I wouldn’t have traded the opportunity for the world — but it was an expensive job to have. Still, far more important than wealth, I found a community of incredible people who changed my life.
Unlock. I was back on my Medium salary, which allowed me a certain degree of freedom. Unfortunately, at the same time, my mother’s decline accelerated, which meant I couldn’t be as focused on the company as I wanted to be, or stay for as long as I wanted to.
ForUsAll. This is where I am now. I’ve paid down my debts, I’m growing retirement savings, and I’m making considerably more than I did when I started. If I continue at the job through September, I’ll squeak by being an accredited investor based on salary alone. In exchange, I’m definitely a manager: I’m rarely hunkered down building things myself.
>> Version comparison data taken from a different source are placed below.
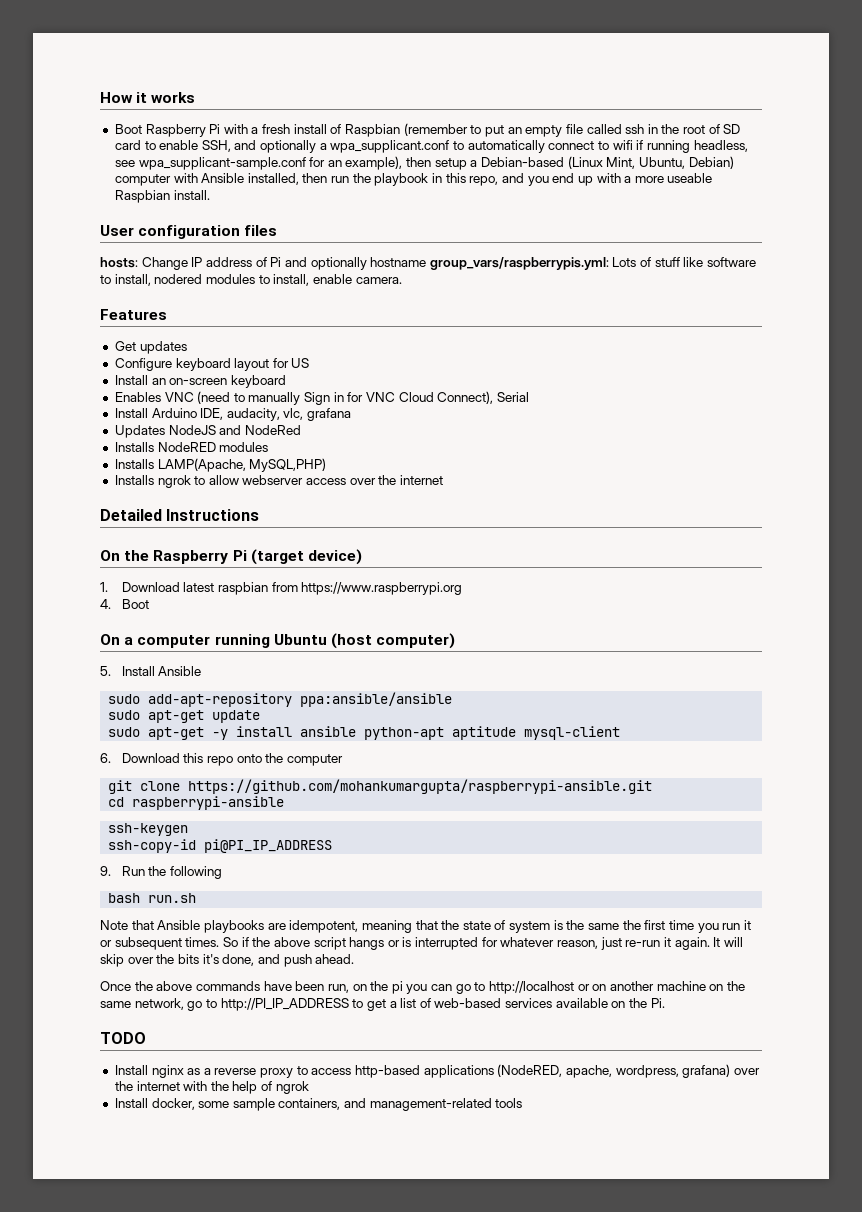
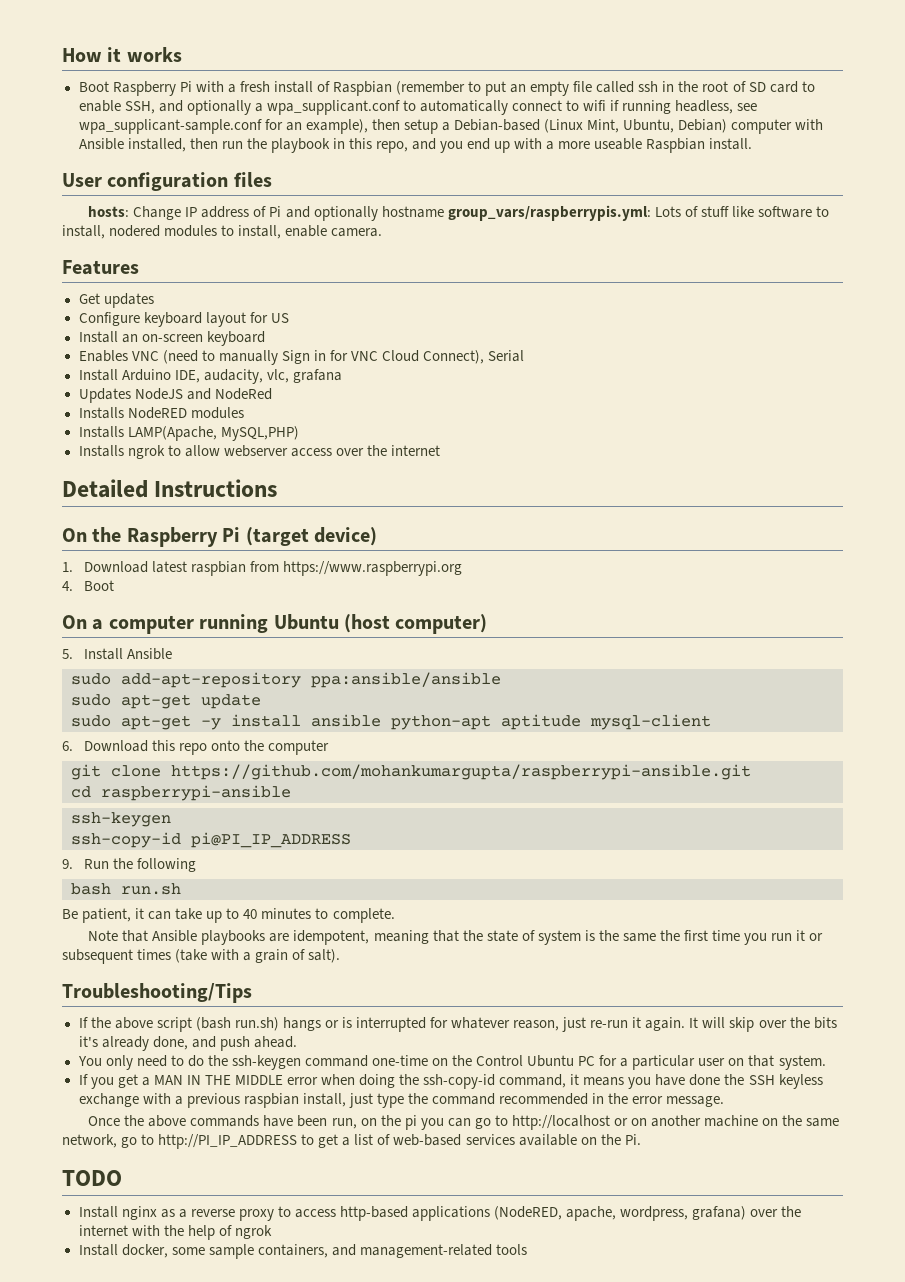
(197, 898) none -> [62,908,395,923] // Be patient, it can take up to 40 minutes to complete.
[185,937,249,947] times. So if -> [137,949,341,963] [62,983,252,1003] [78,1017,88,1028] times (take with a grain of salt). // Troubleshooting/Tips // If
(346, 943) none -> [195,1017,279,1031] (bash run.sh)
(219, 959) none -> [101,1036,149,1051] already
(355, 959) none -> [77,1055,826,1070] [78,1074,823,1089] [78,1093,725,1108] // You only need to do the ssh-keygen command one-time on the Control Ubuntu PC for a particular user on that system. // If you get a MAN IN THE MIDDLE error when doing the ssh-copy-id command, it means you have done the SSH keyless exchange with a previous raspbian install, just type the command recommended in the error message.

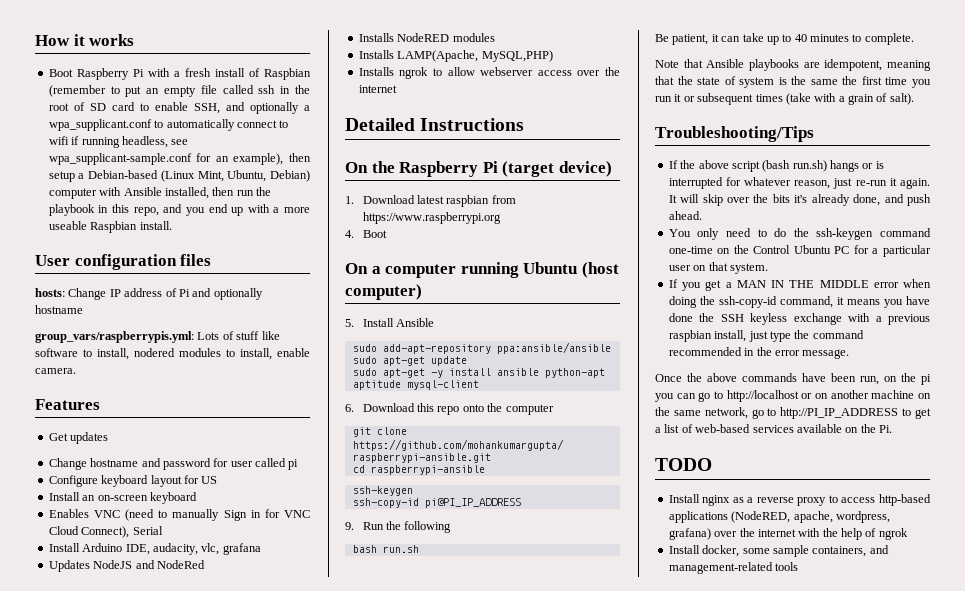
(444, 212) none -> (83, 309) //
(154, 300) none -> [48,458,299,470] // Change hostname and password for user called pi

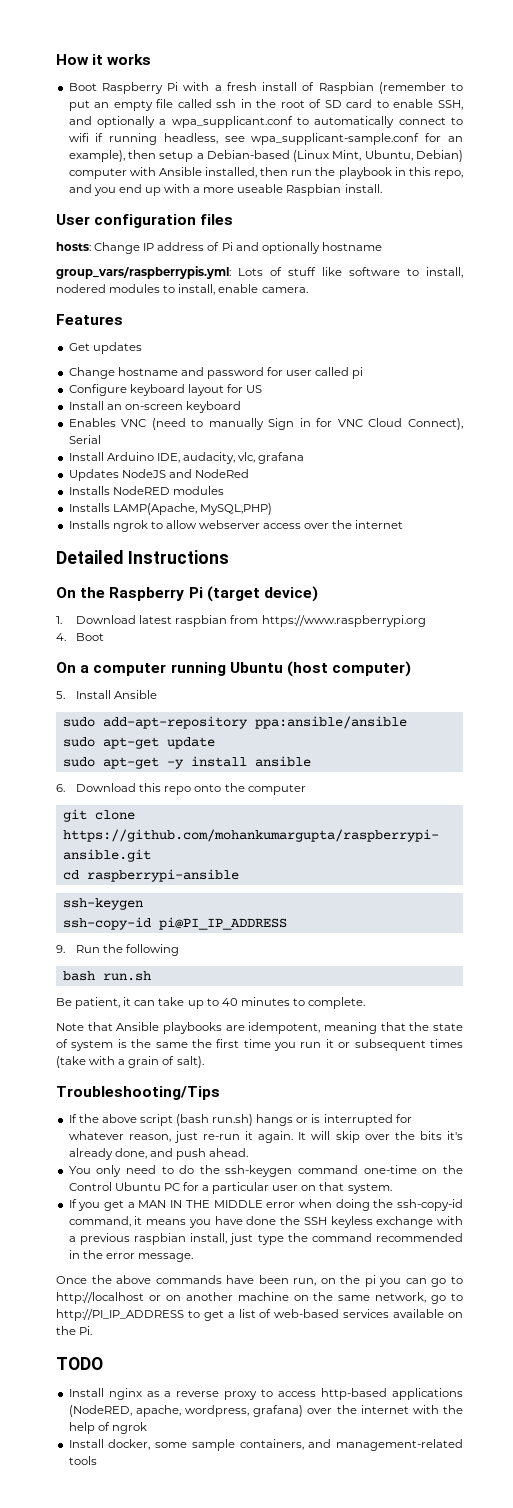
[544,368,605,378] [352,380,479,390] python-apt aptitude mysql-client -> (311, 761) none

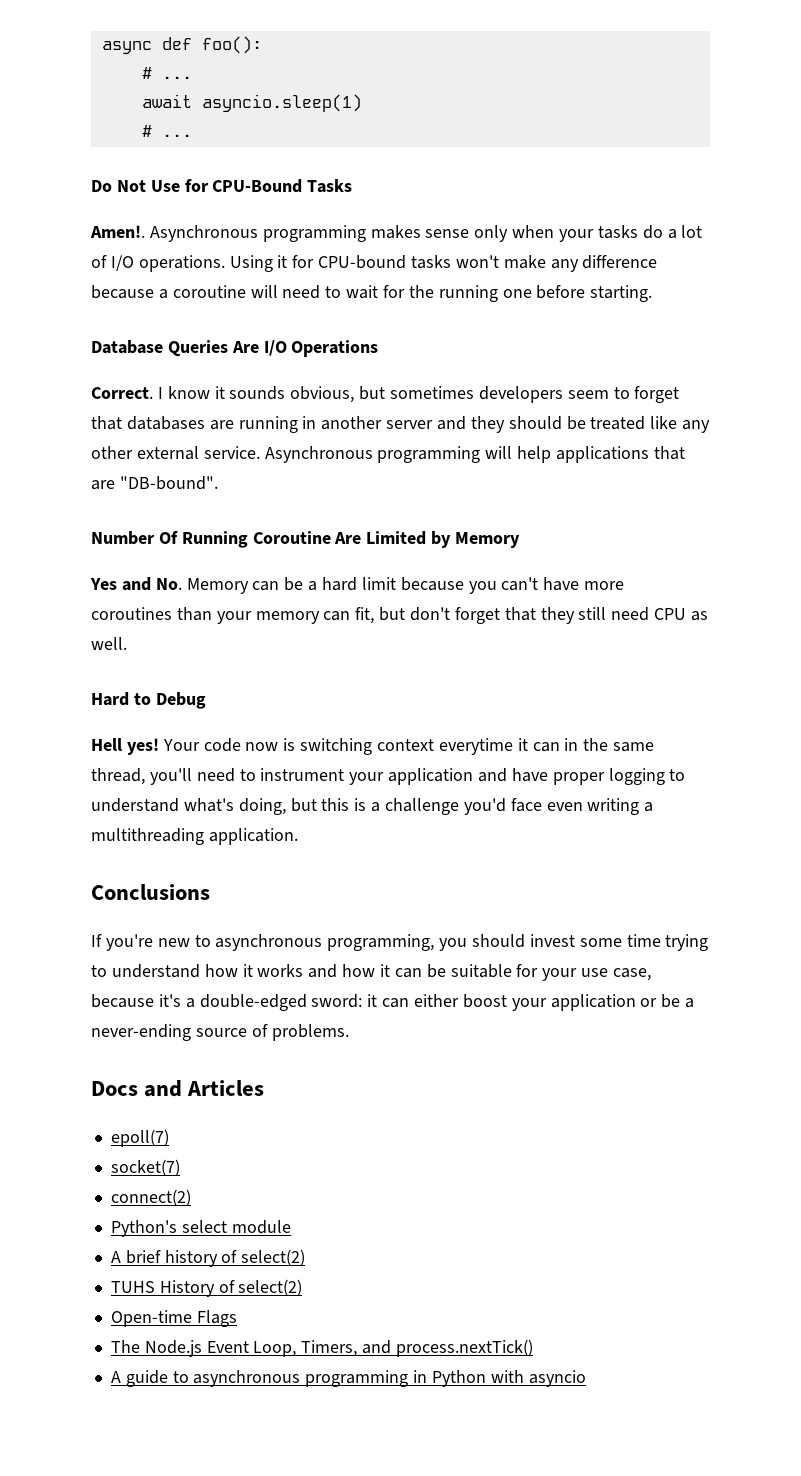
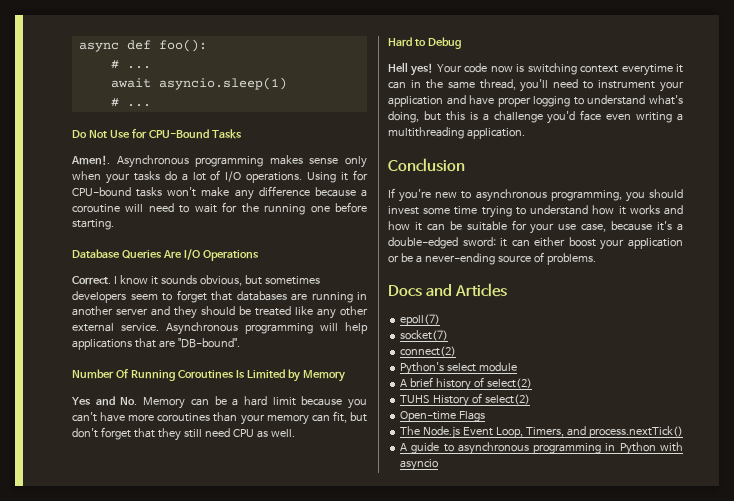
[252,531,362,544] Coroutine Are -> [177,370,245,379] Coroutines Is
[91,884,210,900] Conclusions -> [388,158,465,172] Conclusion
I’m very excited about what we’re building, but the outlets for my individual creativity and desire to personally build have to happen outside of work. I’m also very clear that my next role will likely have a significantly lower salary — and that’s okay.
Here’s what I think: there’s certainly a world where I could have been an engineer at startups you’ve heard of, developing deep engineering skills, earning a really great salary and building wealth. And there’s nothing at all wrong with that. In lots of ways, particularly for someone who doesn’t come from a history of wealth, it’s a perfectly reasonable path.
But, for one thing, I didn’t see that as a possibility for myself when I started as an engineer and startup founder in Edinburgh. Those startups didn’t exist. And for another, I don’t know what my life would have been like if I hadn’t started Elgg or Known, or been through Matter. Those experiences changed who I am as a person, really profoundly. I worked with people who wanted to change the world for social good, and I became one of them. While my politics predate my career, I don’t know that I would have had the same opportunities in a tech job.
There’s a trade-off, and I enjoy working with people at the fringes. The tech counterculture is far more interesting than the tech culture. The trick, if you’re not independently wealthy, is to find a way to lower your cost of living meaningfully. That probably means not living in the San Francisco Bay Area, for a start, although I know many artists who do exactly that and not just make it work well, but have a much richer life than anyone I know in tech.
I guess my main point is: a life in tech doesn’t necessarily mean you’re rich. It certainly doesn’t mean that getting rich should be your goal. It can be about maximizing experiences, building cool shit, and doing stuff you’re excited by that hopefully makes peoples’ lives better. More than anything else, that’s what motivates me.